I live in FL and already feel it. I don't remember the last time I have seen a hurricane that's not at least a cat 3. Back in the days we used to have tropical storms or cat 1s. Now we are just seeing multiple cat 4-5s in a given year and it's freaking me out.
 
how come there are still Volt's? i thought they were Discontinued or some such

Because, you know... some car manufacturers have these things called dealerships.... they 'sell' their cars to these 'dealerships', but those 'dealerships' still haven't sold them to the final customer. :rolleyes: Yes, I know, an antiquated idea, but it does still exist.

I believe InsideEVs numbers don't count vehicles as 'sold' though until they reach the final customer.

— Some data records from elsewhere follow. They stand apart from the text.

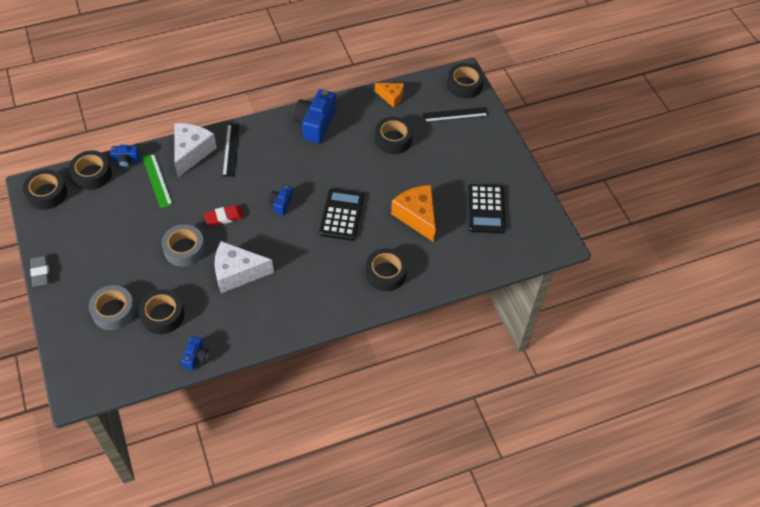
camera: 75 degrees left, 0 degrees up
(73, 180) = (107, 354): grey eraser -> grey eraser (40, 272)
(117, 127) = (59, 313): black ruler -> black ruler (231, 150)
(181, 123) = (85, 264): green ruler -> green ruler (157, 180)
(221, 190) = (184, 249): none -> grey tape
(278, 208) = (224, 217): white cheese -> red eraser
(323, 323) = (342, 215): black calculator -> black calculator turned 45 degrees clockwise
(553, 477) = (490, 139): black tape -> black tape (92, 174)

Exactly. They made the last Volt in February. Now three months later they still have unsold Volts. That is a demand problem. (It was obvious they timed discontinuing it to line up with the step down in their federal tax credit, but they didn't manage to sell them all before the tax credit was lopped in half which makes it even harder to sell the remaining Volts.)
 
So question, looking at April numbers combined worldwide including US, how are the deliveries a record according to Elon when the numbers are less than some months in past quarters?
More territories open + I believe Musk mentioned that they have enough orders for new cars they just need to deliver to break that record. Expect another huge push in June.
 
That's a really good point and you're right, I was thinking of Tesla the car company. Th reality is, from a consumer perspective, they haven't made anywhere near the same level of disruption in energy as they have in automotive. I really hope that will change, but it feels like a long way off.
All the third party articles on energy storage etc. are extremely bullish for this industry. It's been a trickle so far but I can see it ramping very quickly. Climate/pollution issues aside, the ROI is very good in many cases right now.
 
Inside the Mind Of Adam Jonas
.Aah F**K it, time to mess with the Shorts!!

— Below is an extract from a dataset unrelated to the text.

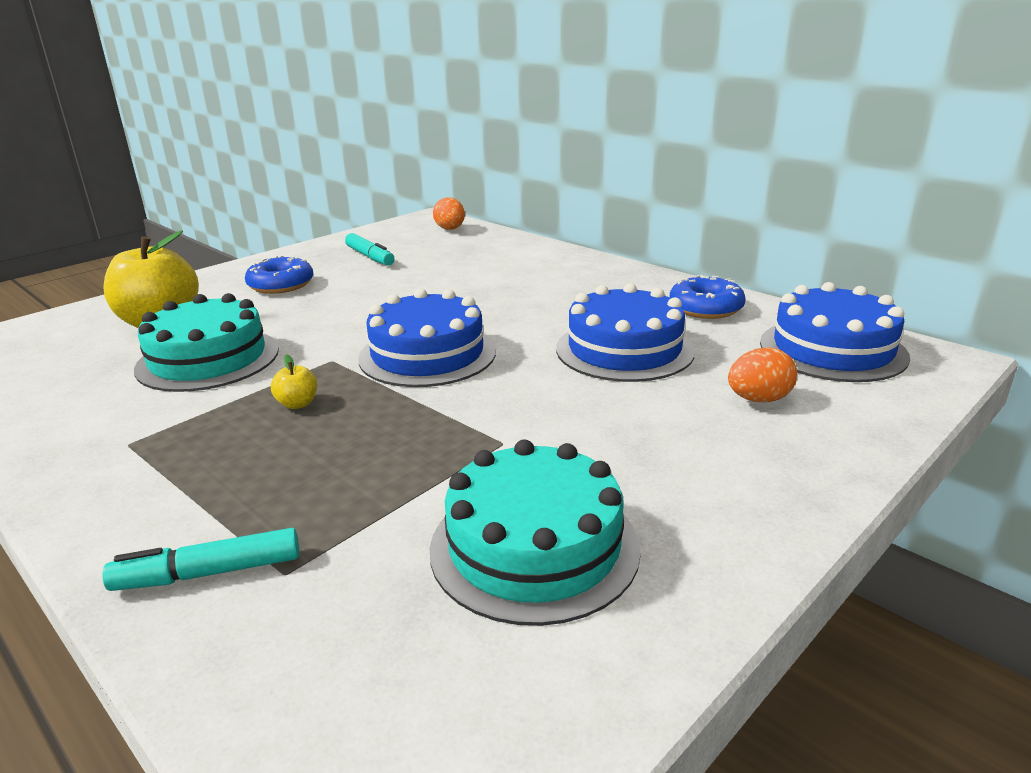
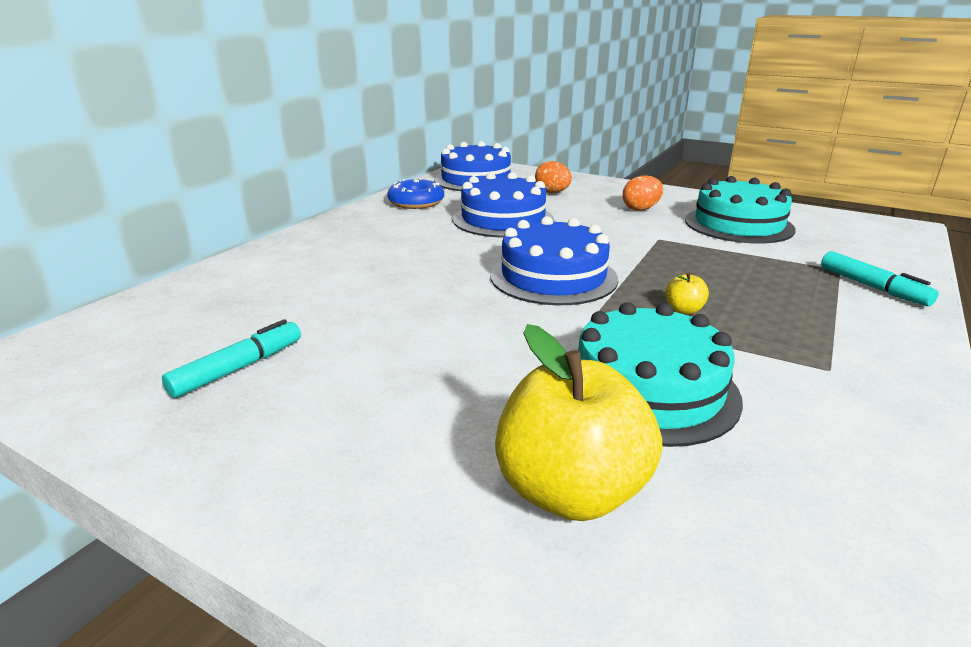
camera: 105 degrees left, 0 degrees up
(281, 285) = (374, 417): blue donut -> none
(450, 229) = (107, 329): orange egg -> orange egg (641, 209)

Thinking of Mr. Jonas and a few other analysts, some lyrics from Don Henley...

"Today I made an appearance downtown
I am an expert witness because I say I am
And I said gentlemen, and I use that world loosely
I will testify for you, I'm a gun for hire, I'm a saint, I'm a liar
Because there are no facts, there is no truth
Just data to be manipulated
I can get you any result you like
What's it worth to you?
Because there is no wrong, there is no right
And I sleep very well at night
No shame, no solution, no remorse, no retribution
Just people selling t-shirts
Just opportunity to participate in the pathetic little circus
And winning, winning, winning

It was pretty big year for predators
The marketplace was on a roll
And the land of opportunity
Spawned a whole new breed of men without souls
This year notoriety got all confused with fame
And the devil is downhearted babe, cause
There's nothing left for him to claim
He said it's just like home
It's so low-down I can't stand it
I guess my work around here has all been done"
 
Now in the car world, things are different in those key ways - market share is a zero sum game here, and it's likely the EV market size will grow more slowly than the EV market diversity.

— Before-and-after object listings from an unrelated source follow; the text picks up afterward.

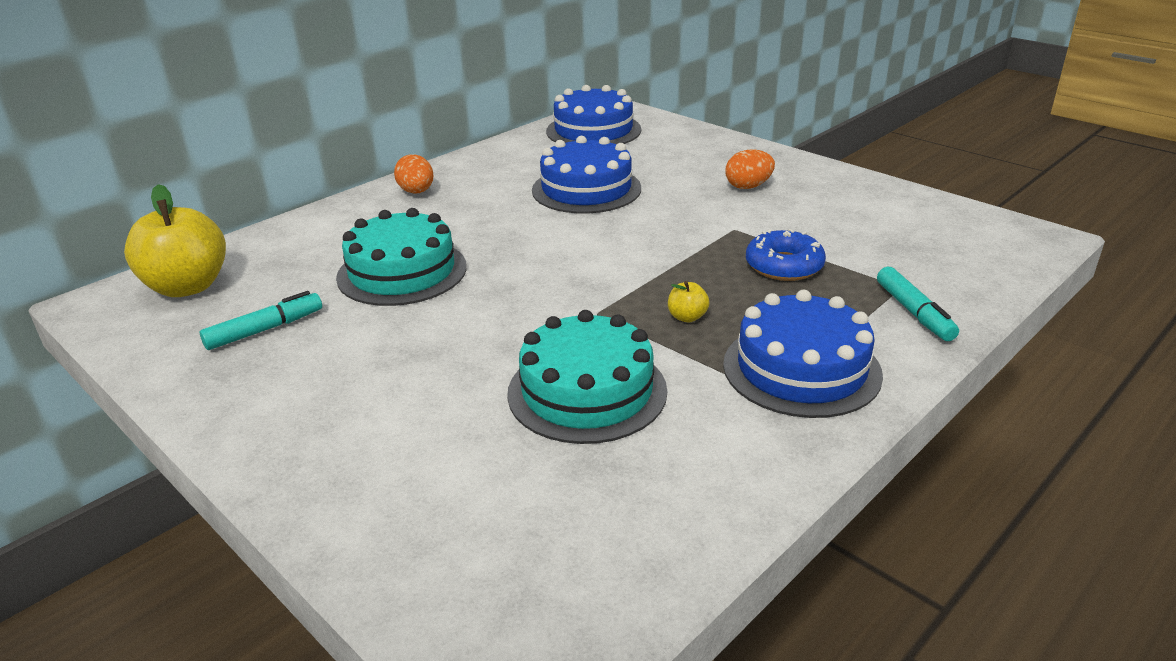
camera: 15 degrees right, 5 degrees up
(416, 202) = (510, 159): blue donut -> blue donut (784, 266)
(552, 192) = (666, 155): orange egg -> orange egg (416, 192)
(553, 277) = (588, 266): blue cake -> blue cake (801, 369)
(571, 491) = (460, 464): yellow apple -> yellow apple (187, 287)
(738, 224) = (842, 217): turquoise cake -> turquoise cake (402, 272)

That's not true at all: Tesla has demonstrated significant willingness of customers who previously bought only $15k-$30 cars tops to shell out $40k+ for their dream Tesla car which car they love, love and love.

I.e. EVs as made by Tesla are expanding the revenue stream of the car market in similar ways smartphones were expanding the dumbphone market significantly.

Netflix on the other hand didn't expand the overall revenue stream but converted expensive, monopolized, obnoxiously tone deaf hard to use cable subscriptions infested with force pushed advertisements into a less expensive yet more convenient streaming service with no forced ads.

Netflix is in fact a net negative for content creators (they earn less), Netflix managed to attract top content creators by granting them unprecedented artistic freedom.

So your comparison couldn't be more inaccurate: Tesla expanding the EV market is an additional advantage over the Netflix story.